* **Doel**: Vertaal deze zin uit de tekst over super-Jupiters in het Engels: "Deze stormen lijken misschien op de iconische Grote Rode Vlek van Jupiter, maar uit het nieuwe onderzoek blijkt dat ze in werkelijkheid op een heel andere manier ontstaan (Science Advances, 26 November)."

‘Super-Jupiters’ lijken niet per se op Jupiter

Links: artist’s impression van de lang gekoesterde opvatting dat bruine dwergen qua uiterlijk op Jupiter lijken. Rechts: model van de atmosferische circulatie op super-Jupiter VHS 1256B. © NASA/JPL-Caltech
Links: artist’s impression van de lang gekoesterde opvatting dat bruine dwergen qua uiterlijk op Jupiter lijken. Rechts: model van de atmosferische circulatie op super-Jupiter VHS 1256B. © NASA/JPL-Caltech

Met behulp van opnamen van de Webb-ruimtetelescoop heeft een internationaal onderzoeksteam, onder wie Stanimir Metchev (Western University, Canada), een verklaring gevonden voor het feit dat sommige bruine dwergen reusachtige stofstormen vormen, wat in tegenspraak is met eerdere aannames. Deze stormen lijken misschien op de iconische Grote Rode Vlek van Jupiter, maar uit het nieuwe onderzoek blijkt dat ze in werkelijkheid op een heel andere manier ontstaan (Science Advances, 26 November).

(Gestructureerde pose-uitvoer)
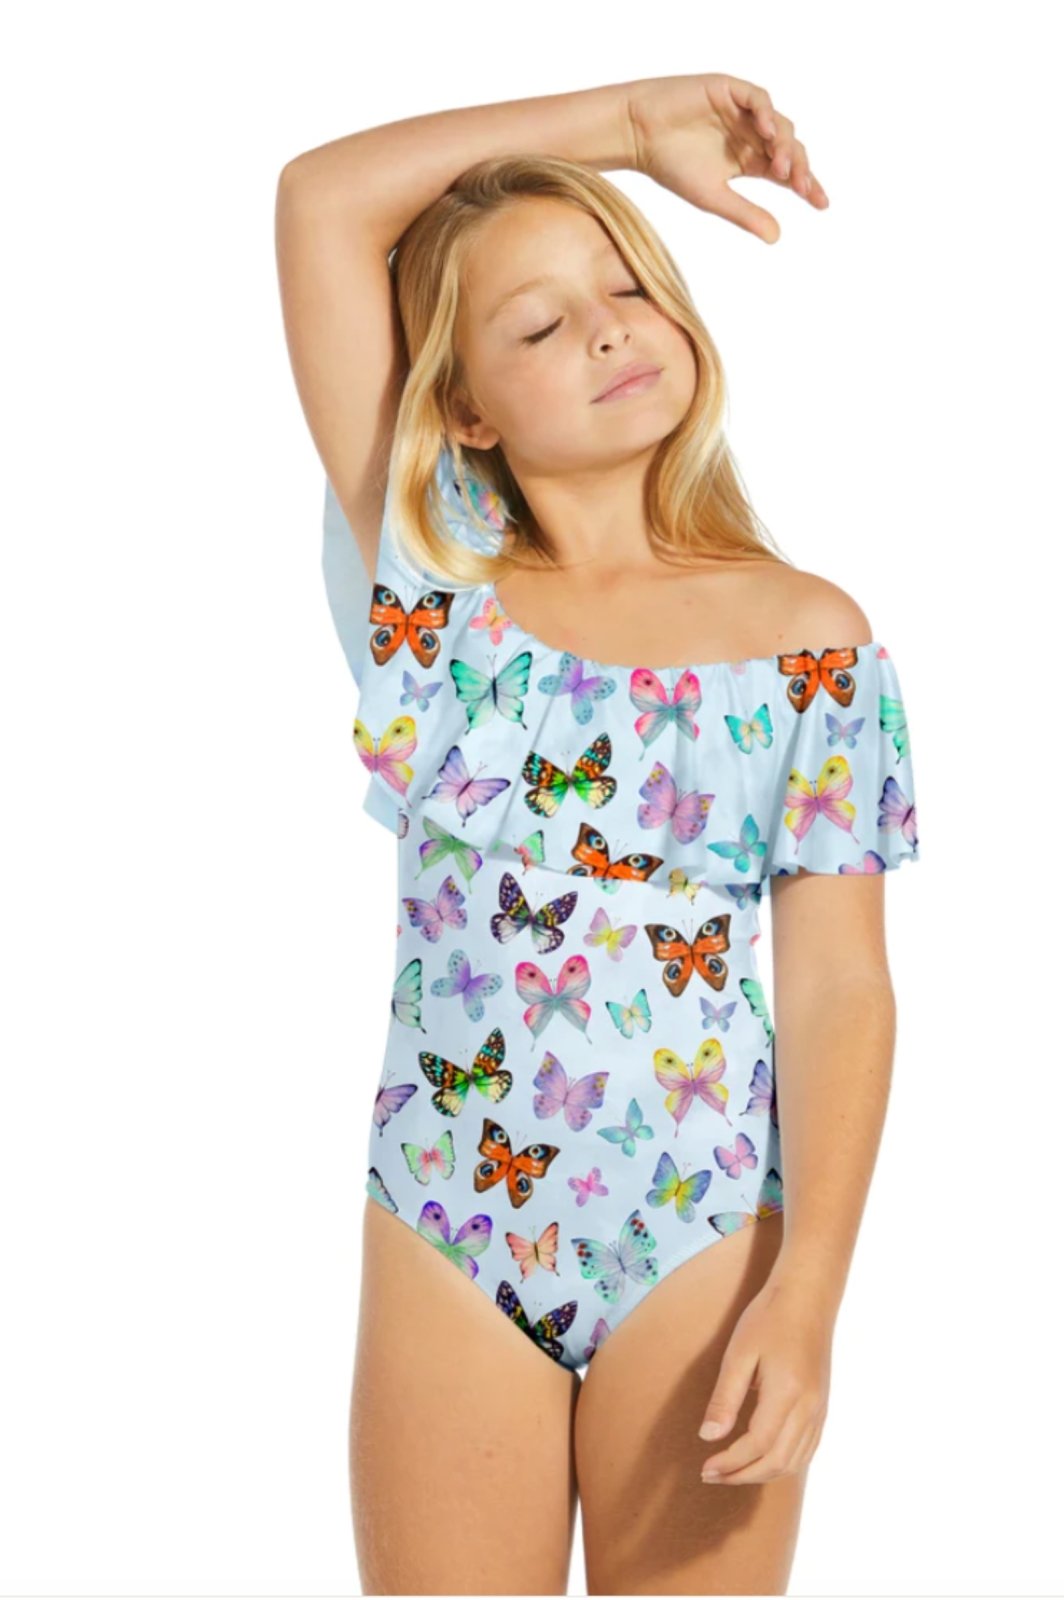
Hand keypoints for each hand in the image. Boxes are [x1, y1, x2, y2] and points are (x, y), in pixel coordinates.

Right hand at [625, 73, 828, 242]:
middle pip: (789, 149)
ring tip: (781, 169)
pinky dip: (767, 114)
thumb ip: (744, 214)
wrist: (638, 134)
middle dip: (800, 169)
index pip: (787, 172)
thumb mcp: (712, 197)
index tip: (822, 204)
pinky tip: (767, 133)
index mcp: (749, 160)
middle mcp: (751, 134)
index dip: (807, 185)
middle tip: (802, 189)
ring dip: (784, 146)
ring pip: (779, 124)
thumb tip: (777, 238)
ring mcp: (742, 111)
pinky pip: (759, 99)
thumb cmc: (670, 166)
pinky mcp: (730, 90)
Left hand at [696, 1276, 832, 1484]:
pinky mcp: (822, 1407)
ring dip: (763, 1474)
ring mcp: (819, 1410)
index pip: (757, 1445)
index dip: (730, 1462)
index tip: (705, 1467)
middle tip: (712, 1475)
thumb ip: (725, 1398)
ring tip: (732, 1472)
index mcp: (786, 1393)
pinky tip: (762, 1459)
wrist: (807, 1297)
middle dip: (743, 1475)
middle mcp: (809, 1408)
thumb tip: (708, 1437)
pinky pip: (806, 1449)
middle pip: (777, 1461)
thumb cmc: (768, 1319)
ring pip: (794, 1461)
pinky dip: (783, 1464)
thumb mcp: (739, 1353)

* **Uitkomst**: These storms may resemble Jupiter's iconic Great Red Spot, but the new research shows that they actually form in a very different way (Science Advances, 26 November).